You can see the blacktop sidewalk on the east side of Park Street change to brick near Ardsley Square. Streetview

Peter Lanni Inc. will put a new concrete sidewalk with granite curbing on the west side of Park from Maple Street to Richmond Hill Road as well as a new brick sidewalk with the same curbing on the east side of the Park from Cherry to Maple Street.

First Selectman Kevin Moynihan and Selectmen Kit Devereaux and Nick Williams voted in favor of the contract, presented to the board by New Canaan High School senior Josiah Jones, an intern with the Department of Publics Works, and DPW Director Tiger Mann.

The total amount of the contract includes a $14,000 in contingency funds, Jones said at the meeting, held in Town Hall.
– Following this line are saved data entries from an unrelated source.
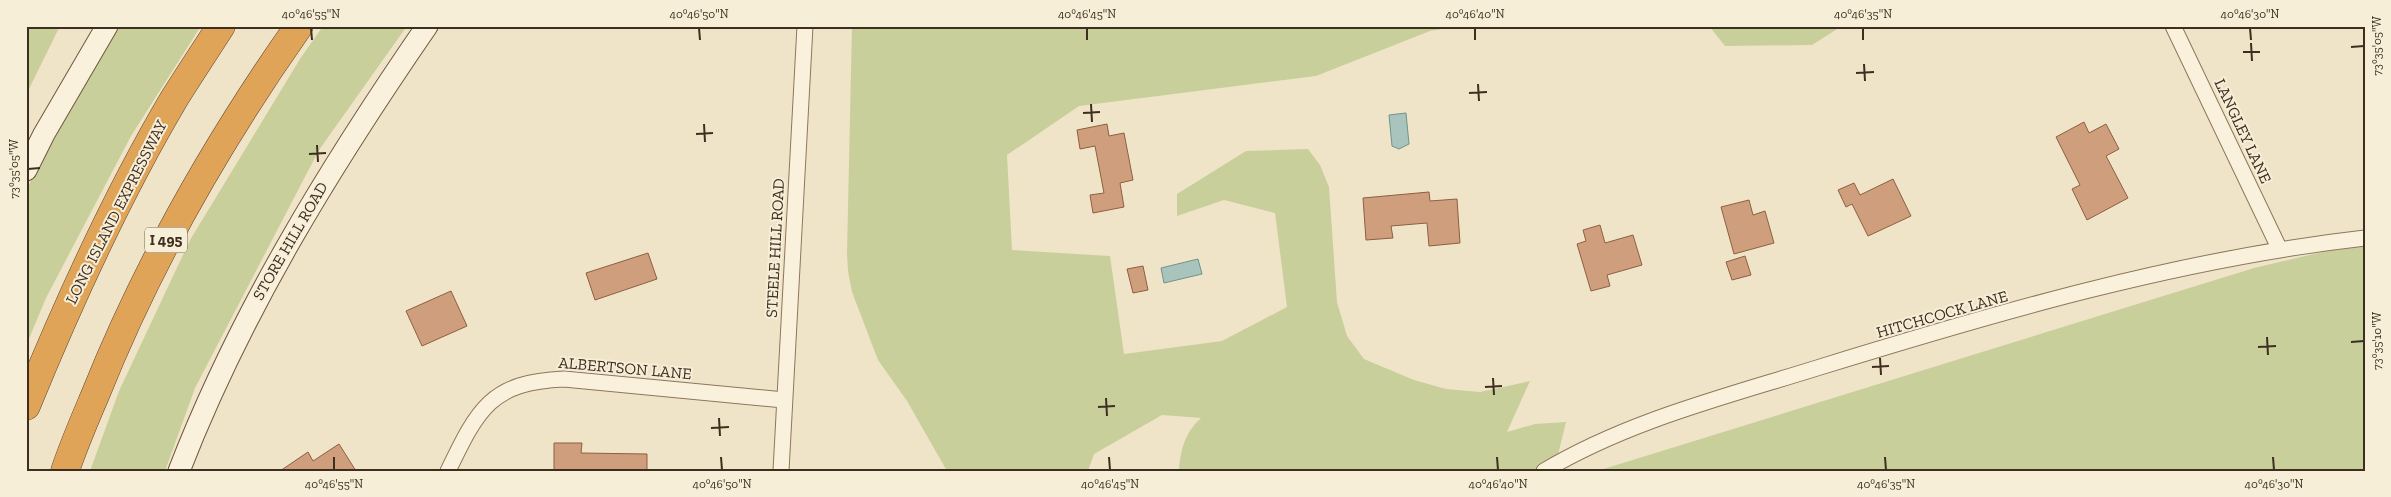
<svg xmlns="http://www.w3.org/2000/svg" width="2391" height="497" viewBox="0 0 2391 497" font-family="'Zilla Slab',serif">
	<style>
		.green { fill: #c9cf9b }
		.water { fill: #a9c4bc; stroke: #6f938a }
		.building { fill: #cf9f7d; stroke: #8d5f41 }
		.lines { fill: none; stroke-linecap: round; stroke-linejoin: round }
		.minor-casing { stroke: #8d765c; stroke-width: 17 }
		.secondary-casing { stroke: #6f573f; stroke-width: 23 }
		.motorway-casing { stroke: #5b4430; stroke-width: 29 }
		.minor { stroke: #faf1dc; stroke-width: 15 }
		.secondary { stroke: #faf1dc; stroke-width: 21 }
		.motorway { stroke: #e0a458; stroke-width: 28 }
		.ticks { fill: none; stroke: #3d2e20; stroke-width: 2 }
		.labels { text-anchor: middle; dominant-baseline: central; stroke-width: 4; stroke-linejoin: round; paint-order: stroke }
		.shield { fill: #f7eed8; stroke: #756857; stroke-width: 1 }
		.shield-label { font-size: 15px; font-weight: bold; fill: #3d2e20 }
		.street-label { font-size: 16px; fill: #3d2e20; stroke: #f7eed8 }
		.neatline { fill: none; stroke: #3d2e20; stroke-width: 2 }
		.ticks-label { font-size: 12px; text-anchor: middle; fill: #3d2e20 }
	</style>
	<rect width="100%" height="100%" fill="#f0e4c8"/>
	<path class="green" d="M 26,26 L 60,26 L 26,95 Z
		M 119,26 L 201,26 L 131,136 L 46,298 L 26,346 L 26,192 L 42,155 Z
		M 323,26 L 407,26 L 319,150 L 195,388 L 165,471 L 90,471 L 119,391 L 190,240 L 300,59 Z
		M 852,26 L 1461,26 L 1430,31 L 1316,76 L 1079,106 L 1007,155 L 1012,250 L 1110,256 L 1124,354 L 1222,341 L 1287,307 L 1275,213 L 1224,200 L 1177,216 L 1177,194 L 1246,151 L 1308,149 L 1320,165 L 1329,187 L 1337,302 L 1347,336 L 1364,359 L 1414,380 L 1446,389 L 1480,392 L 1530,381 L 1507,432 L 1535,424 L 1566,422 L 1554,471 L 1179,471 C 1180,451 1185,432 1201,418 L 1162,415 L 1094,454 L 1088,471 L 947,471 L 907,401 L 878,360 L 852,292 L 848,271 L 847,253 Z
		M 1709,26 L 1842,26 L 1812,45 L 1725,46 Z
		M 2365,242 L 2365,471 L 1597,471 L 2254,268 Z"/>
	<path class="water" d="M 1406,113 L 1409,144 L 1399,149 L 1392,146 L 1389,115 Z
		M 1198,259 L 1202,274 L 1164,283 L 1161,268 Z"/>
	<path class="building" d="M 2084,122 L 2089,133 L 2106,124 L 2119,149 L 2106,156 L 2128,198 L 2087,220 L 2072,189 L 2080,185 L 2056,137 Z
		M 1107,124 L 1109,136 L 1124,133 L 1133,180 L 1120,183 L 1124,207 L 1093,213 L 1090,195 L 1104,193 L 1095,146 L 1080,149 L 1077,130 Z
		M 1893,179 L 1911,216 L 1868,236 L 1852,204 L 1846,207 L 1838,190 L 1854,183 L 1860,195 Z
		M 1429,192 L 1430,201 L 1457,199 L 1460,243 L 1429,246 L 1427,223 L 1391,226 L 1393,238 L 1366,240 L 1363,198 Z
		M 1749,200 L 1753,215 L 1765,211 L 1774,243 L 1734,254 L 1721,207 Z
		M 1600,225 L 1605,243 L 1633,235 L 1642,265 L 1607,275 L 1610,286 L 1591,291 L 1577,244 L 1586,241 L 1583,230 Z
		M 648,253 L 657,279 L 595,300 L 586,273 Z
		M 1745,256 L 1751,275 L 1732,280 L 1726,262 Z
		M 1143,266 L 1148,290 L 1133,293 L 1127,269 Z
		M 451,291 L 467,326 L 422,346 L 406,311 Z
		M 554,443 L 582,443 L 581,453 L 647,454 L 647,471 L 554,471 Z
		M 339,444 L 356,471 L 280,471 L 308,452 L 313,461 Z"/>
	<g class="lines">
		<g class="minor-casing">
			<path id="minor" d="M 2173,26 L 2280,250
				M 448,471 C 478,409 491,382 564,379 L 784,400
				M 781,471 L 805,26
				M 1544,471 C 1628,421 1724,397 1817,368 C 1995,313 2179,259 2365,238"/>
		</g>
		<g class="secondary-casing">
			<path id="secondary" d="M 26,170 L 44,134 L 107,26
				M 179,471 C 241,311 330,167 427,26"/>
		</g>
		<g class="motorway-casing">
			<path id="motorway" d="M 26,406 C 69,301 116,197 174,99 C 189,75 205,51 221,26
				M 65,471 C 74,444 85,419 96,393 C 148,263 218,141 299,26"/>
		</g>
		<use href="#minor" class="minor"/>
		<use href="#secondary" class="secondary"/>
		<use href="#motorway" class="motorway"/>
	</g>
	<path class="ticks" d="M 311,28 L 312,40M 699,28 L 700,40M 1087,28 L 1087,40M 1475,28 L 1475,40M 1863,28 L 1863,40M 2250,28 L 2251,40M 2251,43 L 2252,61M 2351,47 L 2364,46M 2243,52 L 2260,52M 1864,64 L 1865,81M 1856,73 L 1874,72M 1478,84 L 1479,101M 1469,93 L 1487,92M 1091,104 L 1092,122M 1083,113 L 1100,112M 704,124 L 705,142M 696,134 L 713,133M 317,145 L 318,162M 309,154 L 326,153M 28,169 L 40,168M 2267,337 L 2268,355M 2351,342 L 2364,341M 2258,347 L 2276,346M 1880,358 L 1881,375M 1872,367 L 1889,366M 1493,378 L 1494,395M 1485,387 L 1502,386M 1106,398 L 1107,416M 1098,407 L 1115,406M 719,418 L 720,436M 711,428 L 729,427M 334,457 L 334,470M 721,457 L 722,470M 1109,457 L 1110,470M 1497,457 L 1498,470M 1885,457 L 1886,470M 2273,457 L 2274,470"/>
	<g class="labels">
		<rect class="shield" x="145" y="227.5" width="42" height="25" rx="4"/>
		<g class="shield-label">
			<text x="166" y="240">I 495</text>
		</g>
		<g class="street-label">
			<text transform="translate(2243 131) rotate(65)">LANGLEY LANE</text>
			<text transform="translate(116 212) rotate(-63)">LONG ISLAND EXPRESSWAY</text>
			<text transform="translate(290 241) rotate(-60)">STORE HILL ROAD</text>
			<text transform="translate(775 248) rotate(-87)">STEELE HILL ROAD</text>
			<text transform="translate(1942 314) rotate(-16)">HITCHCOCK LANE</text>
			<text transform="translate(625 368) rotate(5)">ALBERTSON LANE</text>
		</g>
	</g>
	<rect width="2391" height="497" fill="none" stroke="#f7eed8" stroke-width="55"/>
	<rect x="28" y="28" width="2336" height="442" class="neatline"/>
	<g class="ticks-label">
		<text x="311" y="18">40°46'55"N</text>
		<text x="699" y="18">40°46'50"N</text>
		<text x="1087" y="18">40°46'45"N</text>
		<text x="1475" y="18">40°46'40"N</text>
		<text x="1863" y="18">40°46'35"N</text>
		<text x="2250" y="18">40°46'30"N</text>
		<text transform="translate(2377 46) rotate(-90)" y="4">73°35'05"W</text>
		<text transform="translate(14 169) rotate(-90)" y="4">73°35'05"W</text>
		<text transform="translate(2377 341) rotate(-90)" y="4">73°35'10"W</text>
		<text x="334" y="488">40°46'55"N</text>
		<text x="722" y="488">40°46'50"N</text>
		<text x="1110" y="488">40°46'45"N</text>
		<text x="1498" y="488">40°46'40"N</text>
		<text x="1886" y="488">40°46'35"N</text>
		<text x="2274" y="488">40°46'30"N</text>
	</g>
</svg>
The selectmen asked Jones what were the range of bids (another bid came in at $102,895 compared to $89,900 from Lanni), whether funds for the project are within the current fiscal year’s budget (yes), whether just two companies responded (correct, though several had taken the bid package) and whether the project requires all new granite curbing even though some of that already is in place (it needs new curbing on the east side and to be reset on the west side because it’s tilted there). 

Moynihan asked why the sidewalk would be concrete on one side and brick on another.

According to Mann, the difference in material is due to a requirement imposed by the town when a small development went up at Maple and Park Streets. The Planning & Zoning Commission required that the developer improve the sidewalk so that it was brick, though another stretch of that same sidewalk had been left in its original blacktop. On the west side, there is already some brick paving for the sidewalk and the town ultimately decided to use the crosswalk at the intersection of Park and Maple Streets as a break, so that it continues to Richmond Hill as asphalt. 

“We could do brick but then it starts to look like patch work,” Mann said.